§ **Problem**
For the listing that follows, give again exactly the lines from the one with "X18970Y706600D02*" to the one with "X129270Y537730D02*", including both.

§ **Working data**
....

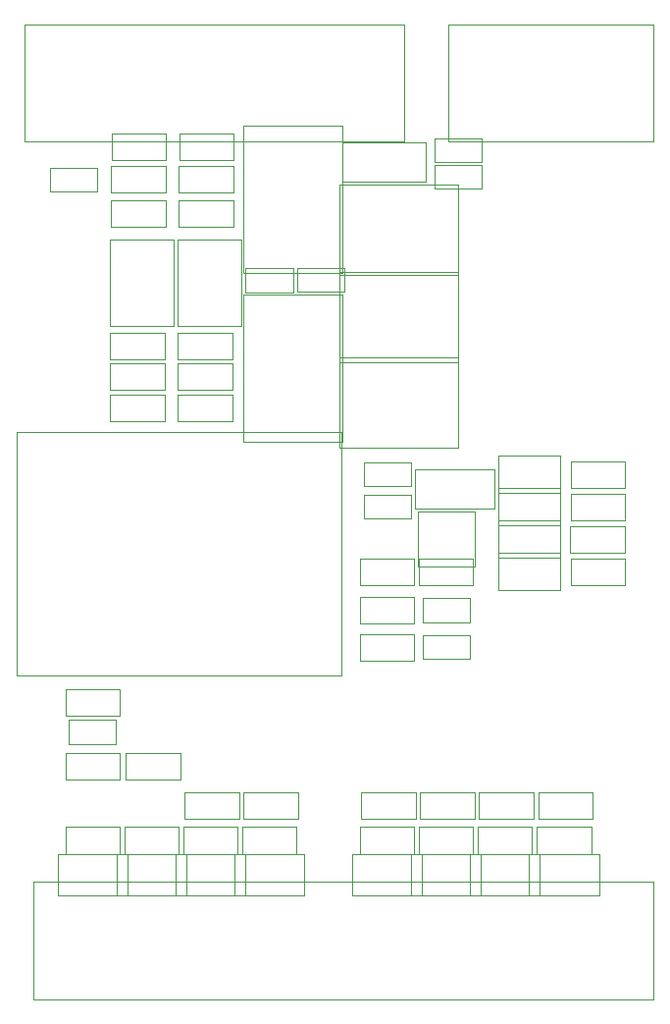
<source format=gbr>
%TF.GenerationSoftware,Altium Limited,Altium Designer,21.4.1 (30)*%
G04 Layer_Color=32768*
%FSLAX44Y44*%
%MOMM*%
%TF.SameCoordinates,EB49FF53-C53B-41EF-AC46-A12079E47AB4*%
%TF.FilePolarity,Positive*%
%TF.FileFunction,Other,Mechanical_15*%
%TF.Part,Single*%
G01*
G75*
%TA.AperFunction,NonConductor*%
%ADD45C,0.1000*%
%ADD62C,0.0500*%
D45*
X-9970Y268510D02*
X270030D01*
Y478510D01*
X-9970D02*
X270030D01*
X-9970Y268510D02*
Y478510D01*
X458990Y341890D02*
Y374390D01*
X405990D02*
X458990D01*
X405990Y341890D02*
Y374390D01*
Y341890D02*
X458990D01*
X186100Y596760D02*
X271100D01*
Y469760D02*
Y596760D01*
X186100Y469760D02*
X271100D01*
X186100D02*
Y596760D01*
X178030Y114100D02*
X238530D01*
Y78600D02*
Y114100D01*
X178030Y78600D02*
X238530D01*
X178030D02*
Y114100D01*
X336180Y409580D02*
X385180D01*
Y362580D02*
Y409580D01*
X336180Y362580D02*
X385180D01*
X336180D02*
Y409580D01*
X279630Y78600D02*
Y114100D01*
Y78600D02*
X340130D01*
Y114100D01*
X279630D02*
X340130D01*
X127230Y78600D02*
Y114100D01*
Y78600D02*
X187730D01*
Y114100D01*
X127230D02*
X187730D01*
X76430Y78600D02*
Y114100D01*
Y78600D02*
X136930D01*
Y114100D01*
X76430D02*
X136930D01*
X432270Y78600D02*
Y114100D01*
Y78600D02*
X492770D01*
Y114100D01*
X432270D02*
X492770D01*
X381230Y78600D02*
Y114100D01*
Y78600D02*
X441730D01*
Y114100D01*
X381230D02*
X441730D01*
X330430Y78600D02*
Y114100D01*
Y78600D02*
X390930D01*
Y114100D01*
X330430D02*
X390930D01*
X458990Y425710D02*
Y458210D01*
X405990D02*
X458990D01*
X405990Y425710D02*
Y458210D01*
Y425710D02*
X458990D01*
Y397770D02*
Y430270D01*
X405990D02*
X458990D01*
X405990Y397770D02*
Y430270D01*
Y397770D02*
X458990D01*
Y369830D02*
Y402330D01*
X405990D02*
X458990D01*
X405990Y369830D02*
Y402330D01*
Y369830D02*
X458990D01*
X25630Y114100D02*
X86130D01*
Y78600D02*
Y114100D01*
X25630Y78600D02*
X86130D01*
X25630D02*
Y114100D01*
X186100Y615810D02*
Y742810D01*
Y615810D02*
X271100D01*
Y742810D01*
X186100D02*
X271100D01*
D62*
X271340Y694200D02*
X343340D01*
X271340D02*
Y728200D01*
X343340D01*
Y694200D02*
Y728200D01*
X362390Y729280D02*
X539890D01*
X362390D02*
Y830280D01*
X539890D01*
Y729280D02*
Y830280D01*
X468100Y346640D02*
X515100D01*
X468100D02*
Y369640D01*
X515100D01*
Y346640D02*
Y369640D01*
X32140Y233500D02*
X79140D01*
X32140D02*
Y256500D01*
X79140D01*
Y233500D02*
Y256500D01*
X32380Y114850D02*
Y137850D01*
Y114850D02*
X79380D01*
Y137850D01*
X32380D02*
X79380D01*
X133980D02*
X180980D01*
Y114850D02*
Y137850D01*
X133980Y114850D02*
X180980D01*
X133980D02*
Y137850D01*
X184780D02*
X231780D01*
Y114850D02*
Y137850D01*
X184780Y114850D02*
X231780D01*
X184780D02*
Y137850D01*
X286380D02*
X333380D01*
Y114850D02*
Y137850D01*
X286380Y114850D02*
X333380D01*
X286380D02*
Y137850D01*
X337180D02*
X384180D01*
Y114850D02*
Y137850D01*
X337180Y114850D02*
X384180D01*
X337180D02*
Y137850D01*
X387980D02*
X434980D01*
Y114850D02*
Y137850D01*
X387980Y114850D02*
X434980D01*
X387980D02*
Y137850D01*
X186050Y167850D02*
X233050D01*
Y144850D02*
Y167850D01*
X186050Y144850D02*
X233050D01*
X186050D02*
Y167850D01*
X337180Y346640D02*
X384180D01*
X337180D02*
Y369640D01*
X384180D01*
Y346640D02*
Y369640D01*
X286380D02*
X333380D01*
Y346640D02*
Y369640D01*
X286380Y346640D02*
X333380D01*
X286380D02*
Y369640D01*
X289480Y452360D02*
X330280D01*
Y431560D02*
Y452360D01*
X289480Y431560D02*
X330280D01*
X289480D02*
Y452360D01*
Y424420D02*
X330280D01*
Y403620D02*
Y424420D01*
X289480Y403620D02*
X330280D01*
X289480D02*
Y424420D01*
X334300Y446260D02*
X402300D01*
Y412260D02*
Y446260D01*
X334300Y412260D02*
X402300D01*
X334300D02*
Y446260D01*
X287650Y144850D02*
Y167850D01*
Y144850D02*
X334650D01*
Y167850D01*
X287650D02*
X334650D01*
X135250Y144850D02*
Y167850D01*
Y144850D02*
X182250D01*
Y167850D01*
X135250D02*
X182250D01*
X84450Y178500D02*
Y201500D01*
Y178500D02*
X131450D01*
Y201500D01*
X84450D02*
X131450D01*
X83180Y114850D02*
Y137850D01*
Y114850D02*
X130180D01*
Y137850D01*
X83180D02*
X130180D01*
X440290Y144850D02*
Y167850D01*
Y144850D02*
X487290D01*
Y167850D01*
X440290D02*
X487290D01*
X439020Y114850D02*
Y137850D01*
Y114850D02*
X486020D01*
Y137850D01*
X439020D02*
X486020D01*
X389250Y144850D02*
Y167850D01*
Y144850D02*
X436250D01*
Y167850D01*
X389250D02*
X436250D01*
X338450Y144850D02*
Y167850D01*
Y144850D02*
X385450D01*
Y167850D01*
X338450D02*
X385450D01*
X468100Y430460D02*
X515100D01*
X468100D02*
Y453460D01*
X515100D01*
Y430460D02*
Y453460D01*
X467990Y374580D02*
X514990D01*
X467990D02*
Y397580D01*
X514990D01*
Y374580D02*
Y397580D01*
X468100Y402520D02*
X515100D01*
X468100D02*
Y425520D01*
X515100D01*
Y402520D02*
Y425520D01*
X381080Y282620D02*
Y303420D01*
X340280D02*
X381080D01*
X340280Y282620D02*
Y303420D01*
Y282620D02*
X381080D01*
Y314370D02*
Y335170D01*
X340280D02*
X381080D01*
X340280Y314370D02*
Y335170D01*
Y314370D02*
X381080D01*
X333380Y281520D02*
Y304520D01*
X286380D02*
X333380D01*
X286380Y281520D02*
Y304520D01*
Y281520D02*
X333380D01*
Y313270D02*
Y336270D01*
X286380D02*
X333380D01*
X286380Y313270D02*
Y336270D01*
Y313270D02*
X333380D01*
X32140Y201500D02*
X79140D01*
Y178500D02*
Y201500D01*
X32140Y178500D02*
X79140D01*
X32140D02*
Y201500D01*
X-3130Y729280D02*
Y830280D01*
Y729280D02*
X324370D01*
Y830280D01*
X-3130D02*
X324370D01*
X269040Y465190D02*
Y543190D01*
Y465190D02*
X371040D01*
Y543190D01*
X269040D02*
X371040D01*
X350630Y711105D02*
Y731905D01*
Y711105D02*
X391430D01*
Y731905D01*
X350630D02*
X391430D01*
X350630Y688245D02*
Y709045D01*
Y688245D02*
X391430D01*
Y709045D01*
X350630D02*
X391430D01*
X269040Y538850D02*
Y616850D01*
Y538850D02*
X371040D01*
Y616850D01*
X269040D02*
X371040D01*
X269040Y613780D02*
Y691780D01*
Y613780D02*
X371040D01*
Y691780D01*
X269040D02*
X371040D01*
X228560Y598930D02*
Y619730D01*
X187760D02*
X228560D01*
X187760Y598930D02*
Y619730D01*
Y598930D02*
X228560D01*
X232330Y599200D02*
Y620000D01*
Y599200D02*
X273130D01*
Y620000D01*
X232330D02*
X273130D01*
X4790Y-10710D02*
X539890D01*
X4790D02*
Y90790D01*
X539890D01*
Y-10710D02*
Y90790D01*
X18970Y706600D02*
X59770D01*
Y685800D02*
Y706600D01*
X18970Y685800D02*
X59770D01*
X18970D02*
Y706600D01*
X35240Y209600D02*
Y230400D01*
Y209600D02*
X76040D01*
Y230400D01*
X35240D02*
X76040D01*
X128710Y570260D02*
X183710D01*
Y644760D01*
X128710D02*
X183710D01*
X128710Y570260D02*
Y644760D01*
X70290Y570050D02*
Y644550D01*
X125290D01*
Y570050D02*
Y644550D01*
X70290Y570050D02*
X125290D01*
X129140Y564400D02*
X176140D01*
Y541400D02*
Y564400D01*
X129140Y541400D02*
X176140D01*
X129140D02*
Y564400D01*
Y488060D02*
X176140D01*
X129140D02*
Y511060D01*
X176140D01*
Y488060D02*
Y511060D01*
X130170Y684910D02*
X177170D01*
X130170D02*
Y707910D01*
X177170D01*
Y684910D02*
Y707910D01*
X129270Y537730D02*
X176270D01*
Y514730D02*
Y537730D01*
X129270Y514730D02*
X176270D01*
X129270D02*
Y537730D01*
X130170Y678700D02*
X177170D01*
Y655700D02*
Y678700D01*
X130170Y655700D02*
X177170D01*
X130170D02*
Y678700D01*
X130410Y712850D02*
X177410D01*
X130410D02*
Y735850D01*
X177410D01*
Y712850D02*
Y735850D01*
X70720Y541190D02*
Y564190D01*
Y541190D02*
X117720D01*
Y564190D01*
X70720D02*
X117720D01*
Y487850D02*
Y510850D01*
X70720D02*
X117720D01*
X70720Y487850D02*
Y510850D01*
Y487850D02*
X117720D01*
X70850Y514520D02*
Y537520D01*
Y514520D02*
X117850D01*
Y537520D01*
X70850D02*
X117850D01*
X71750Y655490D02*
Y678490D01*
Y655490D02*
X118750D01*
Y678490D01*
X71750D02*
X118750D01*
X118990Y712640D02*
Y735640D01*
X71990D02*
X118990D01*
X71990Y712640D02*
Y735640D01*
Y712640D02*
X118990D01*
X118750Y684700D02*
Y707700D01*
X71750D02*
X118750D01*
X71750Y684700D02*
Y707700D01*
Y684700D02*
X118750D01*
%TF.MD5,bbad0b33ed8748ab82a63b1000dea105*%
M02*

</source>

....

§ **Task answer**
X18970Y706600D02*
X59770D01*
Y685800D02*
Y706600D01*
X18970Y685800D02*
X59770D01*
X18970D02*
Y706600D01*
X35240Y209600D02*
Y230400D01*
Y209600D02*
X76040D01*
Y230400D01*
X35240D02*
X76040D01*
X128710Y570260D02*
X183710D01*
Y644760D01*
X128710D02*
X183710D01*
X128710Y570260D02*
Y644760D01*
X70290Y570050D02*
Y644550D01*
X125290D01*
Y570050D02*
Y644550D01*
X70290Y570050D02*
X125290D01*
X129140Y564400D02*
X176140D01*
Y541400D02*
Y564400D01*
X129140Y541400D02*
X176140D01*
X129140D02*
Y564400D01*
Y488060D02*
X176140D01*
X129140D02*
Y511060D01*
X176140D01*
Y488060D02*
Y511060D01*
X130170Y684910D02*
X177170D01*
X130170D02*
Y707910D01*
X177170D01*
Y684910D02*
Y707910D01*
X129270Y537730D02*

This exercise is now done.